## Supplied data:

+++

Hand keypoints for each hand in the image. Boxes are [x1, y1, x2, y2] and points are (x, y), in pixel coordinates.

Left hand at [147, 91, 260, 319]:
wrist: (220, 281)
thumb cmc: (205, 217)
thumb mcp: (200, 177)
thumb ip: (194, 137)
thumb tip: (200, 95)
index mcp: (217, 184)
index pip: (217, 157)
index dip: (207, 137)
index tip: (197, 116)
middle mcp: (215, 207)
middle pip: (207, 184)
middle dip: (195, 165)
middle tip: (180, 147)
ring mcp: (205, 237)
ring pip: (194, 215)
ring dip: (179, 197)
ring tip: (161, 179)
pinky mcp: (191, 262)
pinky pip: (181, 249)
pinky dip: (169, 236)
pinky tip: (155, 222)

+++

## Exercise brief:
Print again the material above, limited to the lines from the one holding "Left hand at" through the last, inclusive.

## Completed exercise:
Left hand at [147, 91, 260, 319]:
wrist: (220, 281)
thumb cmc: (205, 217)
thumb mcp: (200, 177)
thumb ip: (194, 137)
thumb tip: (200, 95)
index mcp: (217, 184)
index pip: (217, 157)
index dip: (207, 137)
index tip: (197, 116)
middle mcp: (215, 207)
middle pip: (207, 184)
middle dip: (195, 165)
middle tip: (180, 147)
ring mcp: (205, 237)
ring pip: (194, 215)
ring dip: (179, 197)
ring tip: (161, 179)
pinky mcp: (191, 262)
pinky pip: (181, 249)
pinky dip: (169, 236)
pinky tip: (155, 222)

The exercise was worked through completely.